What this task involves
Retype exactly the lines from the line with "- **Timeout Protection**: Automatic" to the end of the data, keeping both boundary lines.

Dataset entries
%%

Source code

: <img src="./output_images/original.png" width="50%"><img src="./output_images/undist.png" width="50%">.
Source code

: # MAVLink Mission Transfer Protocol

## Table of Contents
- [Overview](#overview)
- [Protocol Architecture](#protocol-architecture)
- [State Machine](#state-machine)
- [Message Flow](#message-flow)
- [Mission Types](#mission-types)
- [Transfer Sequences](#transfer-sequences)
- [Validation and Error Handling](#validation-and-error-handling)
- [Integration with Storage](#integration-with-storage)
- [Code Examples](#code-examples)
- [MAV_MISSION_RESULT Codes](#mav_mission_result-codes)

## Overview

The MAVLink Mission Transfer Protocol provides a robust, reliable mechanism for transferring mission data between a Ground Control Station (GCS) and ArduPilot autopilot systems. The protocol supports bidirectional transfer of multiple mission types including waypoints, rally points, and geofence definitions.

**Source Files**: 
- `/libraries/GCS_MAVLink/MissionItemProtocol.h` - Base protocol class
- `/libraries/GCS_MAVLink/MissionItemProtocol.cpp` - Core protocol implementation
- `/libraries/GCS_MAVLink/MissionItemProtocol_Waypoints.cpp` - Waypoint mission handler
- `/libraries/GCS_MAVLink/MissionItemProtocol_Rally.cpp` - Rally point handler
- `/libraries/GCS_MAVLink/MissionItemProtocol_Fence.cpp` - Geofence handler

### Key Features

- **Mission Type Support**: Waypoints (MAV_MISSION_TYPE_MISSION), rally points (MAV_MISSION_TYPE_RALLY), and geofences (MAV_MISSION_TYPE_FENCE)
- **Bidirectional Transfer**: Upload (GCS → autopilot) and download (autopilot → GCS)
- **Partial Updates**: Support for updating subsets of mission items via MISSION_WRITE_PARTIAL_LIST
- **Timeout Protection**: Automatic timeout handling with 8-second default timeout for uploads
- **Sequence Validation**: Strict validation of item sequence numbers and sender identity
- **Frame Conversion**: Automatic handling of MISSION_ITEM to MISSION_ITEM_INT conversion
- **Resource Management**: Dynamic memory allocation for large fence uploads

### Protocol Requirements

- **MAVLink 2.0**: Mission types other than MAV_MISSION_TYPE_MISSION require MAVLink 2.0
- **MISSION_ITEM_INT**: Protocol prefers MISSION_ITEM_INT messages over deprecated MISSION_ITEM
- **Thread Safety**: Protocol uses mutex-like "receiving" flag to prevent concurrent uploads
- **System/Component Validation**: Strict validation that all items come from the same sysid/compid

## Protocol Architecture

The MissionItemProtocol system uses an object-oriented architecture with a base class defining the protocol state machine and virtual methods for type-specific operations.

%%

Completed task
- **Timeout Protection**: Automatic timeout handling with 8-second default timeout for uploads
- **Sequence Validation**: Strict validation of item sequence numbers and sender identity
- **Frame Conversion**: Automatic handling of MISSION_ITEM to MISSION_ITEM_INT conversion
- **Resource Management**: Dynamic memory allocation for large fence uploads

### Protocol Requirements

- **MAVLink 2.0**: Mission types other than MAV_MISSION_TYPE_MISSION require MAVLink 2.0
- **MISSION_ITEM_INT**: Protocol prefers MISSION_ITEM_INT messages over deprecated MISSION_ITEM
- **Thread Safety**: Protocol uses mutex-like "receiving" flag to prevent concurrent uploads
- **System/Component Validation**: Strict validation that all items come from the same sysid/compid

## Protocol Architecture

The MissionItemProtocol system uses an object-oriented architecture with a base class defining the protocol state machine and virtual methods for type-specific operations.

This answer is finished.